Pensions  

KPMG to reinstate pension after divorce legal blunder

KPMG to reinstate pension after divorce legal blunder

Administrator KPMG has been ordered to reinstate a pension worth £32,173 after it was wrongfully transferred in a divorce.

In a decision out in November the Pension Ombudsman upheld the complaint brought by a man dubbed Mr A, who claimed unclear wording in a court sentence had meant his pension was unduly transferred to his ex wife.

The complaint concerns the transfer of half of the man's defined contribution (DC) pot, worth £32,173, which was moved alongside an equal percentage of his defined benefit (DB) pension, worth £147,052, both within the Rettig UK Pension Scheme.

While Standard Life administered the scheme, KPMG managed the DB plan and was in charge of the transfers.

According to a pension sharing order on divorce issued in 2013, 54 per cent the husband’s pension with Rettig should be transferred to his wife.

The reference number referred to the DC section of the scheme, and in January 2014 KPMG asked Mrs A's lawyer to confirm whether the pension sharing order was to apply to both the DB and DC pensions.

Mrs A’s lawyer – who in the meantime has ceased trading – replied in February that year that the court order applied to the whole of the pension holding.

This led KPMG to transfer 54 per cent of Mr A’s DB pension and DC pot to Mrs A’s pension plan in May 2014.

But MR A never received a notice of discharge of liability from KPMG because he had changed addresses, which he had reported to one of the trustees of the scheme.

After concerns raised by Mr A and his new lawyer about the legitimacy of transferring half of both pension plans and not just the one referenced in the sharing order, KPMG explained there was no specific reference number for the DB section, and it was not uncommon for advisers to quote the Standard Life reference number when identifying individual scheme members.

It also argued the document did not state that only one of the pension pots should be transferred and said the letter from Mrs A's lawyer had confirmed the whole pension should be shared.

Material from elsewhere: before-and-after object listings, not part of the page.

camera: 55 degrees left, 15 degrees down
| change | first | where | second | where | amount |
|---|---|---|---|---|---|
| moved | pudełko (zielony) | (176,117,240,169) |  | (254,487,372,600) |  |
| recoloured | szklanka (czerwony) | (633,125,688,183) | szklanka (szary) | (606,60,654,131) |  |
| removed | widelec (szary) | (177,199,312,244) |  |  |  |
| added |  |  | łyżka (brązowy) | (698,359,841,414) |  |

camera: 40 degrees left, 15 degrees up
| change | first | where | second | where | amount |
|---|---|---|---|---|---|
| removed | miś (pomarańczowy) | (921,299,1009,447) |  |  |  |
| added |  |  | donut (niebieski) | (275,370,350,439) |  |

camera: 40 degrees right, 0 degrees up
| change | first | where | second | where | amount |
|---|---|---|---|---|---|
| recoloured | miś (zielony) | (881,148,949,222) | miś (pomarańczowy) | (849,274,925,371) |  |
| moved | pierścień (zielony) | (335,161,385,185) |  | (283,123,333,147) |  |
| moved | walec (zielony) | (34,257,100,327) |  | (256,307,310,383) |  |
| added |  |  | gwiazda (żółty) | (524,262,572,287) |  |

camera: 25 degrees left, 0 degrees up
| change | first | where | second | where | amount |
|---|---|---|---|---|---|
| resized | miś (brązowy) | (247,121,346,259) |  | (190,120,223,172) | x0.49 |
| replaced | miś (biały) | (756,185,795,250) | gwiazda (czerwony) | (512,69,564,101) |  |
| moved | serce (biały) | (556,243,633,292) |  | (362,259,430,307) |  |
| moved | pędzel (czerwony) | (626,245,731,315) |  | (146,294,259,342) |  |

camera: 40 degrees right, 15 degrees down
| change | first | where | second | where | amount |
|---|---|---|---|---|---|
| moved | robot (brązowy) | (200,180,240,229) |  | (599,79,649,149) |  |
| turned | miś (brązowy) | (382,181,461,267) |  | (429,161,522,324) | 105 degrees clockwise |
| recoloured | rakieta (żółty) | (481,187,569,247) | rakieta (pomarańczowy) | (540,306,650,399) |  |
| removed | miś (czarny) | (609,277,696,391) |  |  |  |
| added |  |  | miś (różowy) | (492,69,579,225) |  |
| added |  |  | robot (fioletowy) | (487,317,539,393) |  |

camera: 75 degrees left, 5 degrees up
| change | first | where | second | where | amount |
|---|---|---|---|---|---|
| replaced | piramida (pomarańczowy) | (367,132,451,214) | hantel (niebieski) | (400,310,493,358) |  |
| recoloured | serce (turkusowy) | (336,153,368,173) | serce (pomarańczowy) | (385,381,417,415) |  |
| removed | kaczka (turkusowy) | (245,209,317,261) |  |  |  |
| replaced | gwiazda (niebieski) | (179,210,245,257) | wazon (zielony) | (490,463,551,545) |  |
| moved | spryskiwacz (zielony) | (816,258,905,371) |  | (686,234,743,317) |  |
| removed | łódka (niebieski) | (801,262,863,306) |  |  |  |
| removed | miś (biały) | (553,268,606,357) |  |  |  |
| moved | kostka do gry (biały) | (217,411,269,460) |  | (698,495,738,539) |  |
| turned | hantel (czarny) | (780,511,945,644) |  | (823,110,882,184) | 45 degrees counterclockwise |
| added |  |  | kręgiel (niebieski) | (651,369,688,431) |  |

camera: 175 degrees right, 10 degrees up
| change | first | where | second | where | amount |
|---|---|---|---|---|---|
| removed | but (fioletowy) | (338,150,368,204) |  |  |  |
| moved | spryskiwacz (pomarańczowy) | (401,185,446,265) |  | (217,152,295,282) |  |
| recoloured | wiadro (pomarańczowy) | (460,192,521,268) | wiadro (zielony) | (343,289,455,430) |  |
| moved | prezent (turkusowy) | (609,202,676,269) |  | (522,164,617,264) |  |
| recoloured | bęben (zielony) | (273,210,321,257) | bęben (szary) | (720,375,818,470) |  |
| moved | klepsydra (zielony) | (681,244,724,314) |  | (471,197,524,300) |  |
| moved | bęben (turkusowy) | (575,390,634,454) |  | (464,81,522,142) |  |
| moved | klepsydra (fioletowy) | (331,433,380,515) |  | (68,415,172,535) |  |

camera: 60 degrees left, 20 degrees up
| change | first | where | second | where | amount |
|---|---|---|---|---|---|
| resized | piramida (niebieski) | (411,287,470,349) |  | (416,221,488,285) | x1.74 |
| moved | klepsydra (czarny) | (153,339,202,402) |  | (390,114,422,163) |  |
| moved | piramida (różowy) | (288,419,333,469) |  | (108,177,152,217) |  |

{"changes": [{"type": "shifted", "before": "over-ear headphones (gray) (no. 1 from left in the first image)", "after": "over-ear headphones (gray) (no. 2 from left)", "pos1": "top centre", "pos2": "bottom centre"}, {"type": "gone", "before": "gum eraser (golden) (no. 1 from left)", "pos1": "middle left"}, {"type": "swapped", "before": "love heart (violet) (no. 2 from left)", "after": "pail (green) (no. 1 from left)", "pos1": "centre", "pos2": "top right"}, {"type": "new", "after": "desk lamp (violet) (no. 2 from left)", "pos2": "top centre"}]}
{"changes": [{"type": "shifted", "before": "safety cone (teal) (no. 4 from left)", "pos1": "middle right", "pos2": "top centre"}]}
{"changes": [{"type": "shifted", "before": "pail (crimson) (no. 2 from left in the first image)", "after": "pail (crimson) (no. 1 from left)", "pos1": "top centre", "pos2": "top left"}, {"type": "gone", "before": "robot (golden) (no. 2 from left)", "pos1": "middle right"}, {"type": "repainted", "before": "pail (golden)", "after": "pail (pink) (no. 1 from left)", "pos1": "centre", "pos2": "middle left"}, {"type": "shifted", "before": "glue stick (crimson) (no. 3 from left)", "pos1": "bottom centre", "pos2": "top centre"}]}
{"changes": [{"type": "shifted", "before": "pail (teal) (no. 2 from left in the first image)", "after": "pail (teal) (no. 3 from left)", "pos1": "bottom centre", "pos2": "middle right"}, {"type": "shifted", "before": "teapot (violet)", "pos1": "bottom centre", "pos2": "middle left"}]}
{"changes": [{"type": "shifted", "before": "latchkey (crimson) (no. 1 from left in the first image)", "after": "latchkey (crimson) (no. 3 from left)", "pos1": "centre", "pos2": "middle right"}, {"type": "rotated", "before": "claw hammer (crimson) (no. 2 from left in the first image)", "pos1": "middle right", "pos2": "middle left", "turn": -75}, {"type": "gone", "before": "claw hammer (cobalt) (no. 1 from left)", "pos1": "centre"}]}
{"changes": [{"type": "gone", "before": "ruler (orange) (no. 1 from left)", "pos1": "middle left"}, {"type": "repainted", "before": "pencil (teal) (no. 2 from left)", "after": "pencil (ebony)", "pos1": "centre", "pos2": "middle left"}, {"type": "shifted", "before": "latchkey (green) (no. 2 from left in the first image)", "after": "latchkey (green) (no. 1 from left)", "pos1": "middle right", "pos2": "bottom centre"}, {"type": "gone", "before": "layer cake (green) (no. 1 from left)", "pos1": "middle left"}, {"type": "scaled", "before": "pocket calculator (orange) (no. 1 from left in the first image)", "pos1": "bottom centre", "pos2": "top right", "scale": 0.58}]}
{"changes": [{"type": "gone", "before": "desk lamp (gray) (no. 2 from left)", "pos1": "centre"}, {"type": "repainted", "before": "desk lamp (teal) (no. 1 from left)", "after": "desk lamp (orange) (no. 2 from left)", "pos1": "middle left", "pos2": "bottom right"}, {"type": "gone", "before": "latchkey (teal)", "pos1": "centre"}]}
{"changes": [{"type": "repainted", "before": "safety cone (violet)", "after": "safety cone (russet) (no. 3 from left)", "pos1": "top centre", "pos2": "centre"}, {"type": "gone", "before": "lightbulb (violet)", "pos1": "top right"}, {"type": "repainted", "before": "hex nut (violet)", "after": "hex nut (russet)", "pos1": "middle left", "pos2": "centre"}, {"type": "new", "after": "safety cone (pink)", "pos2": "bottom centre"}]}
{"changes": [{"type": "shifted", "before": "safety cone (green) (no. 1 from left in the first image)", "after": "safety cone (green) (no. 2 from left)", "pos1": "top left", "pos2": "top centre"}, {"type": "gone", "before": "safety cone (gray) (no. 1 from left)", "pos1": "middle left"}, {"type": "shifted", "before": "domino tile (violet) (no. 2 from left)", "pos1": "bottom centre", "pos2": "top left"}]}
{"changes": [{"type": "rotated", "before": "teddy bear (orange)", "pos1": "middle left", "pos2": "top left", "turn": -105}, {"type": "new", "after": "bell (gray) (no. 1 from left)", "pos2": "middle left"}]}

Mr A applied to the family court to enforce the 2013 consent order against Mrs A and recover the DC transfer.

The judge - who had also ruled the previous decision – made it clear there had been no intention for Mr A to share the Standard Life DC account. 

But in January 2018 Mrs A declined to give the money back, saying she was not at fault and had relied on the professionals involved.

Pension Ombudsman Anthony Arter upheld Mr A’s complaint, saying after having doubts about the pension sharing order, KPMG did not take legal advice from its own lawyer as it should have done.

Alternatively, KPMG should have referred the matter back to the trustees to consider, Mr Arter said.